#### Source information ####
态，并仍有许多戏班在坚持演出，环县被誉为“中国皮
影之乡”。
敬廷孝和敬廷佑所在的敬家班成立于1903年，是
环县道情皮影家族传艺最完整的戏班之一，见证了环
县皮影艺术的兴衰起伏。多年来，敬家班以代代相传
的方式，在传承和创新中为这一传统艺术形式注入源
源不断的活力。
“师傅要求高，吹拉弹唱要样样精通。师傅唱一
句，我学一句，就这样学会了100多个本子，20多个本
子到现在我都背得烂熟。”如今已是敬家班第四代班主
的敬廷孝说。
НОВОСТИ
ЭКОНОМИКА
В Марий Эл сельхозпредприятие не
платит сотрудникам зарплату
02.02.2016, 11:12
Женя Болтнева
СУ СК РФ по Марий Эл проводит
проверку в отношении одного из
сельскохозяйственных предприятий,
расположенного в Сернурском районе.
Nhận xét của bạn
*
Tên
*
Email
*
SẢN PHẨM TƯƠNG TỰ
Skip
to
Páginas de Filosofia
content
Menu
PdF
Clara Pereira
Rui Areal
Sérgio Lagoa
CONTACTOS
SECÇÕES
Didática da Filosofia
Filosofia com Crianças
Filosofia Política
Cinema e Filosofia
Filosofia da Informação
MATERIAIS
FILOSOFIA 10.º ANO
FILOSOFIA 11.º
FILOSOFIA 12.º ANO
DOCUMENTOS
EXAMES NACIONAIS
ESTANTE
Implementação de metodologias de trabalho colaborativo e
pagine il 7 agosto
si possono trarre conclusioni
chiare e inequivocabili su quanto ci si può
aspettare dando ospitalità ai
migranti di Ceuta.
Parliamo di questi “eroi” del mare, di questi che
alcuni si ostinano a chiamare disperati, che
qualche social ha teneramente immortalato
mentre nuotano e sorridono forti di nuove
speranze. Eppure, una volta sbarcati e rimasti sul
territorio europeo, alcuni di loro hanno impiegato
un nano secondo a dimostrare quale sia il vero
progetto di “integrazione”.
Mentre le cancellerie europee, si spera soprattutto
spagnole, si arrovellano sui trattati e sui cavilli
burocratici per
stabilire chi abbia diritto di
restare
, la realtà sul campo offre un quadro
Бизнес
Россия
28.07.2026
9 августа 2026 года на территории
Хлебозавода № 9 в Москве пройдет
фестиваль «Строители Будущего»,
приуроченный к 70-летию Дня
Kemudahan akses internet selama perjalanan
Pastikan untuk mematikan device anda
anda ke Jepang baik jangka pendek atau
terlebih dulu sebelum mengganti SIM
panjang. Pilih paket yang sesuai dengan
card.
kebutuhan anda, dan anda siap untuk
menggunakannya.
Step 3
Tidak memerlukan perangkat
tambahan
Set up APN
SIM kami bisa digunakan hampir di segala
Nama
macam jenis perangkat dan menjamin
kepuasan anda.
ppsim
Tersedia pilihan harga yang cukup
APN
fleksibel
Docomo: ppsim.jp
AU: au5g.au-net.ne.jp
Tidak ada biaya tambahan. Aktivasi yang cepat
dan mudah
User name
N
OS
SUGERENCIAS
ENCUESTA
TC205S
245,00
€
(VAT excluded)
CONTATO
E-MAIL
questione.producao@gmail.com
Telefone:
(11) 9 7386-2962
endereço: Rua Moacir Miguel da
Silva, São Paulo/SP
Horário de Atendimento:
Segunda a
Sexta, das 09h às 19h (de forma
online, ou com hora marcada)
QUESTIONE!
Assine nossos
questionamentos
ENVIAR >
####
● **Job item**
Could you print all of the text in the material above, line for line and without any changes?

● **Exercise output**
态，并仍有许多戏班在坚持演出，环县被誉为“中国皮
影之乡”。
敬廷孝和敬廷佑所在的敬家班成立于1903年，是
环县道情皮影家族传艺最完整的戏班之一，见证了环
县皮影艺术的兴衰起伏。多年来，敬家班以代代相传
的方式，在传承和创新中为这一传统艺术形式注入源
源不断的活力。
“师傅要求高，吹拉弹唱要样样精通。师傅唱一
句，我学一句，就这样学会了100多个本子，20多个本
子到现在我都背得烂熟。”如今已是敬家班第四代班主
的敬廷孝说。
НОВОСТИ
ЭКОНОМИКА
В Марий Эл сельхозпредприятие не
платит сотрудникам зарплату
02.02.2016, 11:12
Женя Болтнева
СУ СК РФ по Марий Эл проводит
проверку в отношении одного из
сельскохозяйственных предприятий,
расположенного в Сернурском районе.
Nhận xét của bạn
*
Tên
*
Email
*
SẢN PHẨM TƯƠNG TỰ
Skip
to
Páginas de Filosofia
content
Menu
PdF
Clara Pereira
Rui Areal
Sérgio Lagoa
CONTACTOS
SECÇÕES
Didática da Filosofia
Filosofia com Crianças
Filosofia Política
Cinema e Filosofia
Filosofia da Informação
MATERIAIS
FILOSOFIA 10.º ANO
FILOSOFIA 11.º
FILOSOFIA 12.º ANO
DOCUMENTOS
EXAMES NACIONAIS
ESTANTE
Implementação de metodologias de trabalho colaborativo e
pagine il 7 agosto
si possono trarre conclusioni
chiare e inequivocabili su quanto ci si può
aspettare dando ospitalità ai
migranti di Ceuta.
Parliamo di questi “eroi” del mare, di questi che
alcuni si ostinano a chiamare disperati, che
qualche social ha teneramente immortalato
mentre nuotano e sorridono forti di nuove
speranze. Eppure, una volta sbarcati e rimasti sul
territorio europeo, alcuni di loro hanno impiegato
un nano secondo a dimostrare quale sia il vero
progetto di “integrazione”.
Mentre le cancellerie europee, si spera soprattutto
spagnole, si arrovellano sui trattati e sui cavilli
burocratici per
stabilire chi abbia diritto di
restare
, la realtà sul campo offre un quadro
Бизнес
Россия
28.07.2026
9 августа 2026 года на территории
Хлебозавода № 9 в Москве пройдет
фестиваль «Строители Будущего»,
приуроченный к 70-летию Дня
Kemudahan akses internet selama perjalanan
Pastikan untuk mematikan device anda
anda ke Jepang baik jangka pendek atau
terlebih dulu sebelum mengganti SIM
panjang. Pilih paket yang sesuai dengan
card.
kebutuhan anda, dan anda siap untuk
menggunakannya.
Step 3
Tidak memerlukan perangkat
tambahan
Set up APN
SIM kami bisa digunakan hampir di segala
Nama
macam jenis perangkat dan menjamin
kepuasan anda.
ppsim
Tersedia pilihan harga yang cukup
APN
fleksibel
Docomo: ppsim.jp
AU: au5g.au-net.ne.jp
Tidak ada biaya tambahan. Aktivasi yang cepat
dan mudah
User name
N
OS
SUGERENCIAS
ENCUESTA
TC205S
245,00
€
(VAT excluded)
CONTATO
E-MAIL
questione.producao@gmail.com
Telefone:
(11) 9 7386-2962
endereço: Rua Moacir Miguel da
Silva, São Paulo/SP
Horário de Atendimento:
Segunda a
Sexta, das 09h às 19h (de forma
online, ou com hora marcada)
QUESTIONE!
Assine nossos
questionamentos
ENVIAR >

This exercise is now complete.